The overall aim for this PhD project is to understand the role a folded homoclinic bifurcation has on spike-adding and provide a systematic study of this bifurcation. We use dynamical systems theory to study the generic unfolding of a folded homoclinic bifurcation. In addition, I will investigate how this generic behavior is manifested in specific systems, depending on the details of the global features and geometry of them.
Systems with multiple timescales frequently have the property that one or more variables in the system evolve on a much faster timescale than other variables. Solutions to models of multiple timescale systems may exhibit bursting, which occurs when intervals of rapid spiking of the amplitude of one or more variables are interspersed with quiescent periods during which the amplitude changes slowly. There has been a great deal of interest over many years in the mathematical mechanisms underlying bursting, particularly the mechanisms that are associated with a change in the number of spikes in a bursting solution.
The types of systems in which folded homoclinic bifurcations may arise are those with at least two timescales and with at least two variables that evolve on slower timescales than the fastest variable. These systems have a so called desingularised reduced system (DRS) of dimension at least two; we can use this reduced system to understand the dynamics in the full system. In some cases, the desingularised reduced system may also have extra equilibrium points that the full system does not. These occur along fold lines and are categorized based on the equilibrium in the DRS. I am interested in systems that have what is called a folded saddle. This is an extra equilibrium on the fold line appearing as a regular saddle in the DRS (Fig. 1).
A folded homoclinic bifurcation occurs when a limit cycle of the DRS becomes homoclinic to a folded saddle in the DRS. To demonstrate how this affects the full system dynamics, we look at the dynamics of the DRS (Fig 2.) vs the dynamics in the full system (Fig 3.). I have projected the DRS saddle stable and unstable manifolds into the full system for visualization.
What we see is that prior to the homoclinic in the DRS the dynamics of both the DRS and full system tends toward the periodic solution that is present. As the DRS dynamics become homoclinic the full system dynamics collide with the position of where the folded saddle equilibrium would be; here is the point in which a folded homoclinic bifurcation takes place. Finally, as the DRS dynamics passes through the homoclinic bifurcation and the periodic solution disappears, the full system dynamics begins exhibiting bursting behavior. Further ‘collisions’ of these bursting solutions with the folded saddle results in further folded homoclinic bifurcations resulting in a spike added to the burst each time.

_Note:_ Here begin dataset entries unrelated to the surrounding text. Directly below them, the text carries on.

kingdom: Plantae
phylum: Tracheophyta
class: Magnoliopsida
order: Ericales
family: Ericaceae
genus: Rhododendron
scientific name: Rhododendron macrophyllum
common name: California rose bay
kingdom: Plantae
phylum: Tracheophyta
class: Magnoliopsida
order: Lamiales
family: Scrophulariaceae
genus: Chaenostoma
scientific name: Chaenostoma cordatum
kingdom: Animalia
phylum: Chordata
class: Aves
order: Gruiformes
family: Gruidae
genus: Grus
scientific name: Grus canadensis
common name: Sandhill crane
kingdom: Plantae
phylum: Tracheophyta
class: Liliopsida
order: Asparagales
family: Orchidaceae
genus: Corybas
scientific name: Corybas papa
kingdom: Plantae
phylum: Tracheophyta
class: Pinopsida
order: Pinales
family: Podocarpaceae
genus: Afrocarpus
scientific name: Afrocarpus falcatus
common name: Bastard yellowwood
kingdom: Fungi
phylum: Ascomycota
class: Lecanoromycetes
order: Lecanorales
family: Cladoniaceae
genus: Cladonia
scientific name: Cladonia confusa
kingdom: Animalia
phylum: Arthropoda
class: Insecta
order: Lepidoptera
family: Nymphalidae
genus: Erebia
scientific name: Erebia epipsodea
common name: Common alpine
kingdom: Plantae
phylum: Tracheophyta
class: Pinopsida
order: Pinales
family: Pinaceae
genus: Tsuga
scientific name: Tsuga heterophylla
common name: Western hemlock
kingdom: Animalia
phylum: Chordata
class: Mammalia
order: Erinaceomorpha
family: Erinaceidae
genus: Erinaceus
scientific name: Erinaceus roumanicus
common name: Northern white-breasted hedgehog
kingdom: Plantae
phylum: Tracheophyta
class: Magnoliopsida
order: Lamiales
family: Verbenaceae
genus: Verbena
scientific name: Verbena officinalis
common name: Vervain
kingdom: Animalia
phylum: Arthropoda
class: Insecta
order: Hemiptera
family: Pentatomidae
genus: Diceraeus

Currently, I am working on developing a return map for a generic folded homoclinic bifurcation. This involves a blow-up analysis of the folded saddle point in the full system to find a local part. I will then consider a global part for the map to help understand the differences in spiking behavior of the systems with an observed folded homoclinic bifurcation, to determine how much of these differences are due to the global features of the model’s geometry versus the local interaction of the limit cycle with the folded saddle.
References
[1] Desroches, M., Krupa, M., and Rodrigues, S. (2016). Spike-adding in parabolic bursters: the role of folded-saddle canards. Physica D: Nonlinear Phenomena, 331, pp. 58–70.
[2] Desroches, M., and Kirk, V. (2018). Spike-adding in a canonical three time-scale model: superslow explosion and folded-saddle canards. SIAM Journal on Applied Dynamical Systems, 17(3), pp. 1989–2017.